Your assignment
Scan the records beneath this line for the line holding "You can press" and the line holding "Packaging Extensions", then transcribe exactly those two and all lines between.
◆ ◆ ◆ ◆ ◆
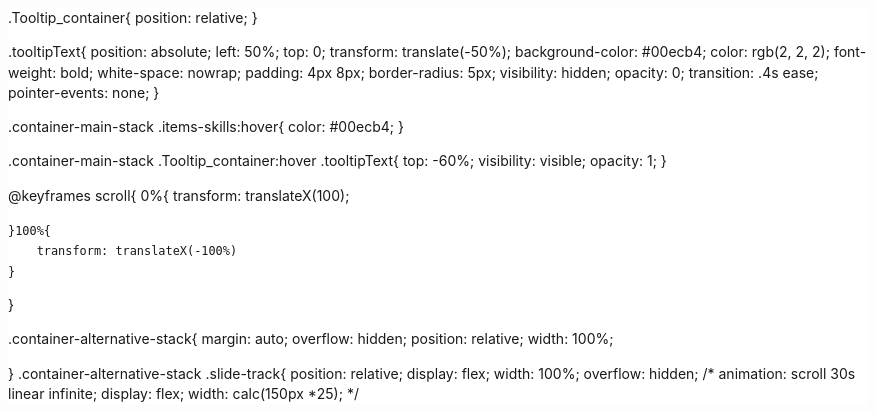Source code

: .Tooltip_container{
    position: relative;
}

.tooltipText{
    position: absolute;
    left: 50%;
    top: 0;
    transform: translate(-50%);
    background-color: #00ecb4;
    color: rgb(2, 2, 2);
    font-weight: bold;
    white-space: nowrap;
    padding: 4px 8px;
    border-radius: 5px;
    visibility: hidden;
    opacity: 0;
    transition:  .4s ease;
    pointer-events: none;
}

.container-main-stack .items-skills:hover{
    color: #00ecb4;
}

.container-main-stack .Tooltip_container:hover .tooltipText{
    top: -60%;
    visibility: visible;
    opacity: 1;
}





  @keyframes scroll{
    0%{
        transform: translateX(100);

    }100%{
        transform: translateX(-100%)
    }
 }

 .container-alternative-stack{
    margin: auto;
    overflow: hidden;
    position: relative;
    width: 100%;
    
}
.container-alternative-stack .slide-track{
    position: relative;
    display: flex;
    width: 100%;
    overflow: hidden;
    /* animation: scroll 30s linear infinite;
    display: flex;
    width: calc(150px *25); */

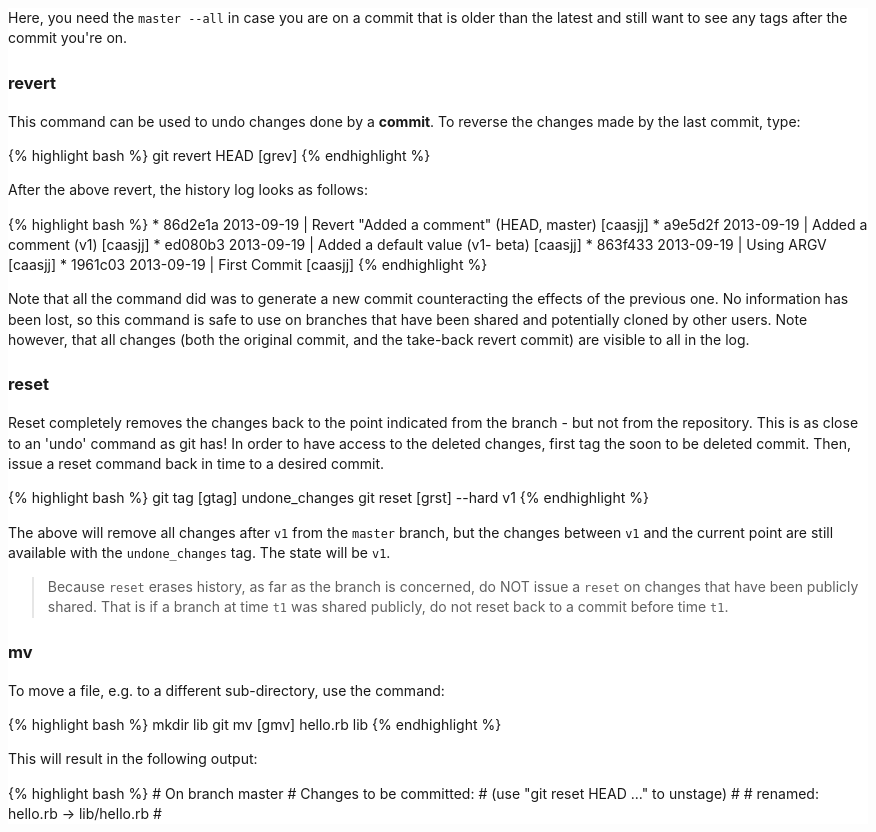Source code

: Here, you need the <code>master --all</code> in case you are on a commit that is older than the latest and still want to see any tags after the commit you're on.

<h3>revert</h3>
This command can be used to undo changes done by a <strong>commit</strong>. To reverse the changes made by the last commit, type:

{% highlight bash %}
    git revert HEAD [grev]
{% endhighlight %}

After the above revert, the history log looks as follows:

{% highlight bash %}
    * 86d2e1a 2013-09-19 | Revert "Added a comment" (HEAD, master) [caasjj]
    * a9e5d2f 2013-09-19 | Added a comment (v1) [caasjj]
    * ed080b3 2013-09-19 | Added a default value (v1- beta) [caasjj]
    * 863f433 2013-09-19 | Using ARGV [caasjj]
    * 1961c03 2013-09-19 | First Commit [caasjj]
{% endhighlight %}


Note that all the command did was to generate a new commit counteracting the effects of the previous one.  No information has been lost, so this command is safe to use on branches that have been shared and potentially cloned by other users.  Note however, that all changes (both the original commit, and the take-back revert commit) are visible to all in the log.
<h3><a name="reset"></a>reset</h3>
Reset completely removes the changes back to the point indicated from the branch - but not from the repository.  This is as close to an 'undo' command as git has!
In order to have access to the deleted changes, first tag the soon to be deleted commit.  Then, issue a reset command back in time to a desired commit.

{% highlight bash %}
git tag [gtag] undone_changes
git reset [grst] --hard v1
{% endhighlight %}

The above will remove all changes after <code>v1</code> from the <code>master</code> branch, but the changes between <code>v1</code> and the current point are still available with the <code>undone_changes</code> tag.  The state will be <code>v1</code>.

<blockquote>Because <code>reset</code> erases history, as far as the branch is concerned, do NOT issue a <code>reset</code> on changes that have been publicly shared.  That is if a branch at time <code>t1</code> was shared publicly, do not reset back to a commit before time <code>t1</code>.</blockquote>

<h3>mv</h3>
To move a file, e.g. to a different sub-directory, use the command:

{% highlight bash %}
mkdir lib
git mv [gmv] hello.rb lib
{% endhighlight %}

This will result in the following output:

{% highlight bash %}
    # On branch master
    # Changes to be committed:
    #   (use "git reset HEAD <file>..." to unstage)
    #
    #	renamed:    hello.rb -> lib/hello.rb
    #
◆ ◆ ◆ ◆ ◆
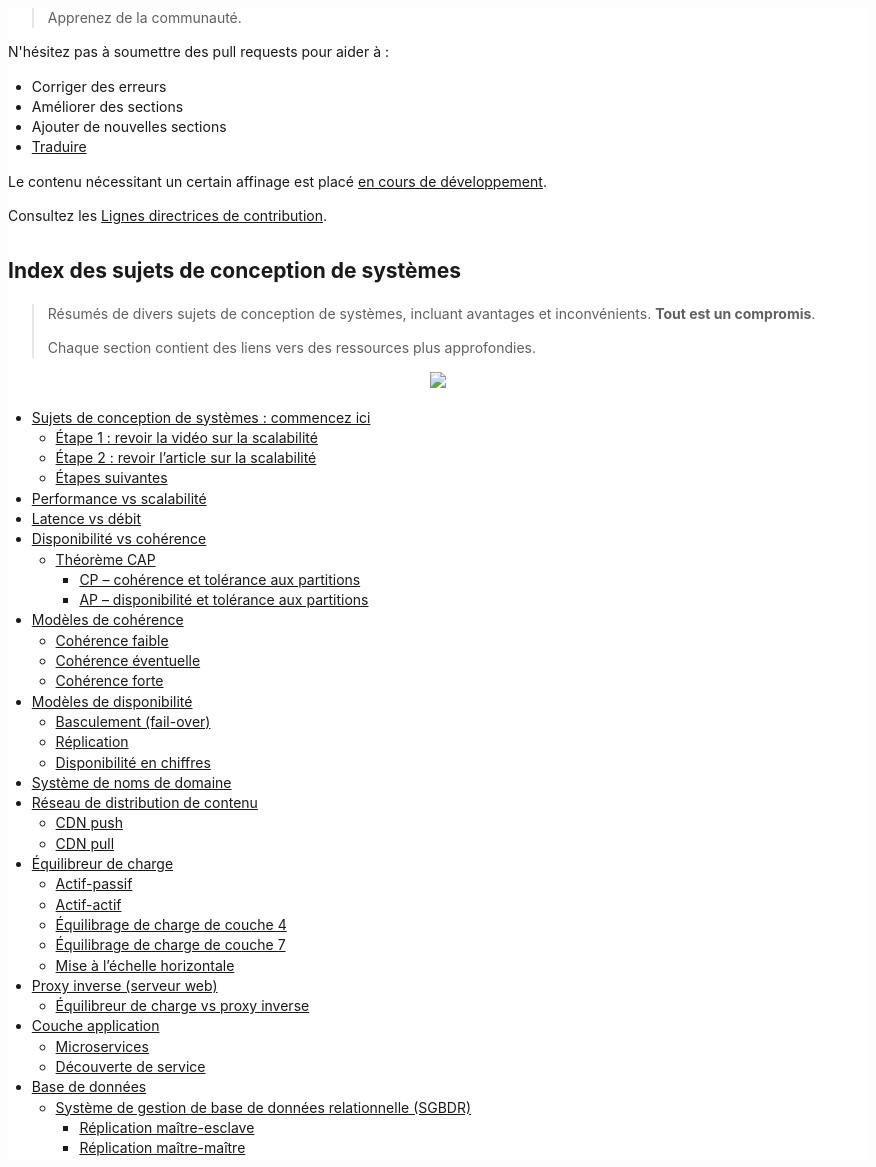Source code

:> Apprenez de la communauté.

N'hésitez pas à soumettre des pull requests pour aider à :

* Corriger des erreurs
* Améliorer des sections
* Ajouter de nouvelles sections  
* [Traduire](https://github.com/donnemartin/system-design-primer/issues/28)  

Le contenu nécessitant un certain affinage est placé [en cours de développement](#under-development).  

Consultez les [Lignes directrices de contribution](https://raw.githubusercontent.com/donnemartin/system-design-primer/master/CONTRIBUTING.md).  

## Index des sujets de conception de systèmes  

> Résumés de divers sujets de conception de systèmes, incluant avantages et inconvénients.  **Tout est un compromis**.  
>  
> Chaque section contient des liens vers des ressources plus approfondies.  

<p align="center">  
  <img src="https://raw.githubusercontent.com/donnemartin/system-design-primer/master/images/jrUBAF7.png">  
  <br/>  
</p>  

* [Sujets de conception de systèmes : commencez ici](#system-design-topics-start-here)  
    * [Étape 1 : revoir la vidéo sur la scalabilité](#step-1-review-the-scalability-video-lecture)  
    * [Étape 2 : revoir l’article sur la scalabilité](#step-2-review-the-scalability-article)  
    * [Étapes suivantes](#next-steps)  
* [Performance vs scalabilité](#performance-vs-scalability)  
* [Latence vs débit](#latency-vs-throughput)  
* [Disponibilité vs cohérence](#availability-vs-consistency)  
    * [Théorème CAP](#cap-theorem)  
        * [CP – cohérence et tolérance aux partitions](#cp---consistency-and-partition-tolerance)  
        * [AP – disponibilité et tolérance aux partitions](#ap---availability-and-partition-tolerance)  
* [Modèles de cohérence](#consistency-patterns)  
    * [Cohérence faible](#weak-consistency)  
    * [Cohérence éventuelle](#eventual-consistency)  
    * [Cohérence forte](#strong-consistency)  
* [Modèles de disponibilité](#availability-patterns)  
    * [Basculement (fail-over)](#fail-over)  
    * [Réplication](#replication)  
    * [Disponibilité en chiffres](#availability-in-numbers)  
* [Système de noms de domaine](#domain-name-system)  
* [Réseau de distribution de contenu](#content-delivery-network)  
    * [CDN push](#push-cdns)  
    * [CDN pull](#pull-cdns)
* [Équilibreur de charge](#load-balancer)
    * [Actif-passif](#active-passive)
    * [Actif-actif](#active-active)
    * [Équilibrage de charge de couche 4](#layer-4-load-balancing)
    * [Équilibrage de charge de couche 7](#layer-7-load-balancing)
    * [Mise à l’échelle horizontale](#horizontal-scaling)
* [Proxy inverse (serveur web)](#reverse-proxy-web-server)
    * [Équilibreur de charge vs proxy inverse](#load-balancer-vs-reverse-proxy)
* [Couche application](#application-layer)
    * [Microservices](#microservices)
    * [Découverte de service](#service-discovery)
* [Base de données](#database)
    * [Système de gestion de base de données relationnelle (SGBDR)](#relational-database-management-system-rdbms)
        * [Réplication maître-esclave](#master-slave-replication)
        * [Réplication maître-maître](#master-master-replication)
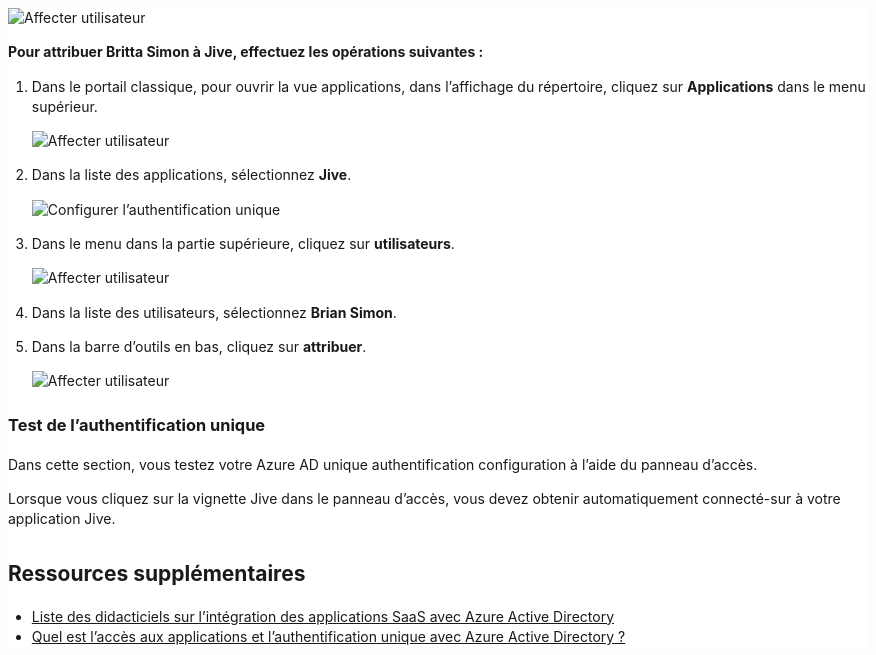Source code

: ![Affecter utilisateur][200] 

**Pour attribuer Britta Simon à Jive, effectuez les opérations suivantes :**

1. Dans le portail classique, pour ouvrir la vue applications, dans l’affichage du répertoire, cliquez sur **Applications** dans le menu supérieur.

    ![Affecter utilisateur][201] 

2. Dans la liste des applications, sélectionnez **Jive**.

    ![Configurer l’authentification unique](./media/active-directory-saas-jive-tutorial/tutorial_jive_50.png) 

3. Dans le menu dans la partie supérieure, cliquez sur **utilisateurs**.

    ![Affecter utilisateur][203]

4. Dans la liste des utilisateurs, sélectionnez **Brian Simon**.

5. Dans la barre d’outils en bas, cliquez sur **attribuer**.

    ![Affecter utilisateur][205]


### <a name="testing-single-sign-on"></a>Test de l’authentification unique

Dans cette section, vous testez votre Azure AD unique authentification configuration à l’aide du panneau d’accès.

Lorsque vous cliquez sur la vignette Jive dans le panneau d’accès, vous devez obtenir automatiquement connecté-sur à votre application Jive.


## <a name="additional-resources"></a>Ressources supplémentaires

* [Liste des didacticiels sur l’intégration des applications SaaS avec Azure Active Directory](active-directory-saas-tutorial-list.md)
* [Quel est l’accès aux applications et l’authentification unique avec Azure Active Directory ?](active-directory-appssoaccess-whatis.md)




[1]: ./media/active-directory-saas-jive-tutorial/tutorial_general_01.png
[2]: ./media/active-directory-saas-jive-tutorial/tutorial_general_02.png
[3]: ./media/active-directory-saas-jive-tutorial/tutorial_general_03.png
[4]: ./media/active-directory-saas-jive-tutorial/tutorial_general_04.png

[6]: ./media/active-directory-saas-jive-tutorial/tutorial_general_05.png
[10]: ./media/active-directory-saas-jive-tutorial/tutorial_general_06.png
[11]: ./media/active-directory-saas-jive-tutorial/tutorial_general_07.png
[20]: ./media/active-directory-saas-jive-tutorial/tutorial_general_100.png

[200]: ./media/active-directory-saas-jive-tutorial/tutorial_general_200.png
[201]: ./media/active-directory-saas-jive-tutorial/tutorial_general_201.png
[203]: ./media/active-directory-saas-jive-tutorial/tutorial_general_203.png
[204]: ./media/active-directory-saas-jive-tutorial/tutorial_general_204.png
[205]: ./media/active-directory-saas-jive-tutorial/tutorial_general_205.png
◆ ◆ ◆ ◆ ◆
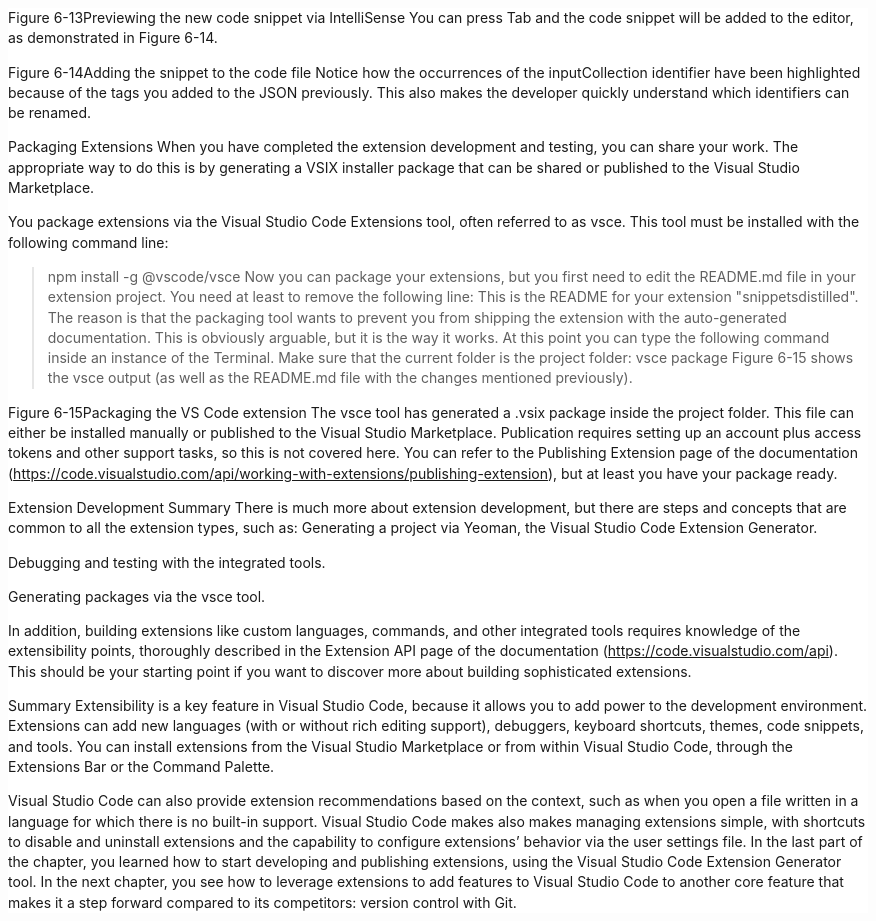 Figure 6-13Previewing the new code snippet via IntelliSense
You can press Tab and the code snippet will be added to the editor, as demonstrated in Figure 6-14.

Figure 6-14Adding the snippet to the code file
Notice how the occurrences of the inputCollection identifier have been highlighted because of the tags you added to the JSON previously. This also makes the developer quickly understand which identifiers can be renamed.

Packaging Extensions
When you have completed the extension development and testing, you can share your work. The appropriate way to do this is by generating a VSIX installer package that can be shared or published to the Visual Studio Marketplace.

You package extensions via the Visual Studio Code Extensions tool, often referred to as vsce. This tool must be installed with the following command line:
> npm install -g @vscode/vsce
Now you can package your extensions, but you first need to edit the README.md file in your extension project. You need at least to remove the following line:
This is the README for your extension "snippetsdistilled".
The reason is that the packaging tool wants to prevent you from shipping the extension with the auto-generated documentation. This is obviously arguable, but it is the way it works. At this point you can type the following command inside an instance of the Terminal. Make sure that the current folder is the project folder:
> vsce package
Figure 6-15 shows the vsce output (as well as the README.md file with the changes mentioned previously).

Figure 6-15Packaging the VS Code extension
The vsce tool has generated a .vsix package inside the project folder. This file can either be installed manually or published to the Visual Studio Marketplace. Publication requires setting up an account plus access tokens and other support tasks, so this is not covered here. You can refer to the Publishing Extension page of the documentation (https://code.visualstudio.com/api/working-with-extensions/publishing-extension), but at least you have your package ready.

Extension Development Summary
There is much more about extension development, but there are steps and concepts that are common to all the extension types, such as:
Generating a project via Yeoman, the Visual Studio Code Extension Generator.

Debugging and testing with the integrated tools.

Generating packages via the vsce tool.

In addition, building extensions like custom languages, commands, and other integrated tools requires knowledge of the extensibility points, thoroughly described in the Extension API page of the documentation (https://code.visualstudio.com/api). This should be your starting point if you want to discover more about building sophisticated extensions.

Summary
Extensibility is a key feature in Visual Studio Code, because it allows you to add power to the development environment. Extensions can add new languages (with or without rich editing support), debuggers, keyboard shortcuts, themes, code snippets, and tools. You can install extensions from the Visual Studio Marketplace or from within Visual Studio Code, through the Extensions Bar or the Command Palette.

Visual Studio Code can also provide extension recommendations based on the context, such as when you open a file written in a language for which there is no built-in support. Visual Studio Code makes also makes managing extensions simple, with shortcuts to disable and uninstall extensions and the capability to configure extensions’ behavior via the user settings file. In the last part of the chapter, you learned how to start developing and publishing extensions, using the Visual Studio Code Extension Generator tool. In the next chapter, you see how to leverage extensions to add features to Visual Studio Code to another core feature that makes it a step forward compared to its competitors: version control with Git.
◆ ◆ ◆ ◆ ◆
Your response
You can press Tab and the code snippet will be added to the editor, as demonstrated in Figure 6-14.

Figure 6-14Adding the snippet to the code file
Notice how the occurrences of the inputCollection identifier have been highlighted because of the tags you added to the JSON previously. This also makes the developer quickly understand which identifiers can be renamed.

Packaging Extensions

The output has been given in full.